When restarting after closing the window, you need to:

Navigate to the project directory
Activate the virtual environment (be careful not to misspell the folder name)
Execute the launch command

Common mistake: An extra space or symbol in the folder name or environment path will cause failure — double-check carefully. This is because Windows file path parsing is sensitive to special characters (such as spaces, Chinese characters, parentheses, etc.), while Linux-native projects typically don't account for these Windows-specific issues in path handling.

Model Compatibility Issues

Not all models work properly. Testing revealed:

DeepSeek V3: Works normally ✓
Qwen series: Generally works ✓
Some models with "MH" suffix: May return 400 errors, indicating that certain capabilities of these models are not supported on the SiliconFlow platform

Why do 400 errors occur? HTTP 400 errors mean "Bad Request" and in AI API calls typically indicate that the request format is incompatible with the model. Different models have varying levels of support for Function Calling, System Prompt formats, tool definition schemas, etc. AI Agent frameworks typically rely on Function Calling capabilities to invoke external tools — if a model doesn't support this feature or implements it differently, it will return a 400 error. This isn't a deployment issue but rather a model capability limitation.

If you encounter a 400 error, it's most likely a model incompatibility issue, and you'll need to re-enter the model installation command to switch models.

How to Switch Models

Ctrl+C to terminate the current process
Execute the model installation command within the virtual environment
Re-select a model (e.g., switch from DeepSeek to Qwen 3)
Restart and you're good to go

Usage Tips After Successful Deployment

After deployment, Hermes Agent is like a "newborn child" that needs gradual training:

Writing articles: Have it generate various types of text content
Scraping information: Retrieve data you need from the web
Controlling your computer: Execute operations like shutdown, opening programs, etc.
Continuous learning: Content you teach it gets stored in its knowledge base, making it smarter over time

The "continuous learning" mentioned here is actually the Agent's memory system at work. Modern AI Agents are typically equipped with two systems: short-term memory (conversation context) and long-term memory (vector database storage). When you correct the Agent's mistakes or tell it your preferences, this information gets encoded and stored in long-term memory, to be retrieved and referenced in future interactions, achieving the "gets to know you better over time" effect.

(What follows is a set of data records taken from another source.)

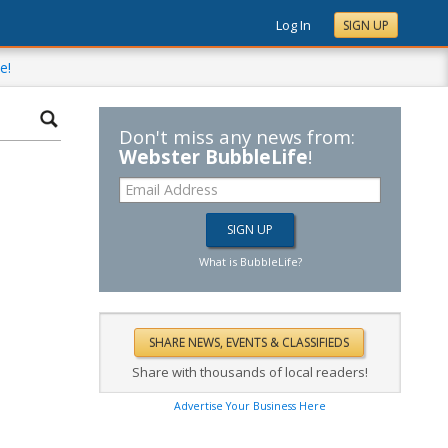
Log In
SIGN UP
e!
Don't miss any news from:
Webster BubbleLife
!
What is BubbleLife?
Share with thousands of local readers!
Advertise Your Business Here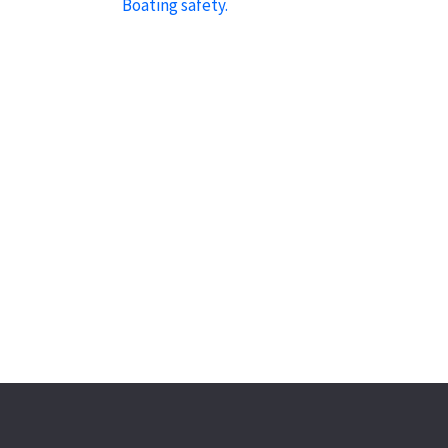
Boating safety.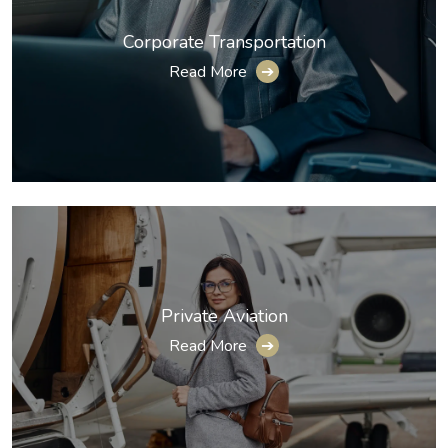
Corporate Transportation
Read More
➔
Private Aviation
Read More
➔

As long as you keep the command line window open (you can minimize it), you can chat with the AI assistant on WeChat from your phone at any time. After long-term training, it will become a capable assistant that truly understands your needs.

Conclusion

Hermes Agent's core advantage over CrawlAI lies in lower token consumption, and its WeChat direct messaging interaction is very convenient. Although the Windows deployment process does have some pitfalls (must install on C drive, path sensitivity, model compatibility, etc.), as long as you follow the process step by step, average users can successfully deploy it. Users with a Linux environment are recommended to deploy on Linux first for a smoother experience.

For users looking to further optimize their experience, consider these advanced directions: use WSL2 (Windows Subsystem for Linux) to get a native Linux environment on Windows; try different model combinations, using cheaper small models for simple tasks and powerful models for complex ones; and regularly back up the Agent's memory database to prevent accidental loss of accumulated personalized knowledge.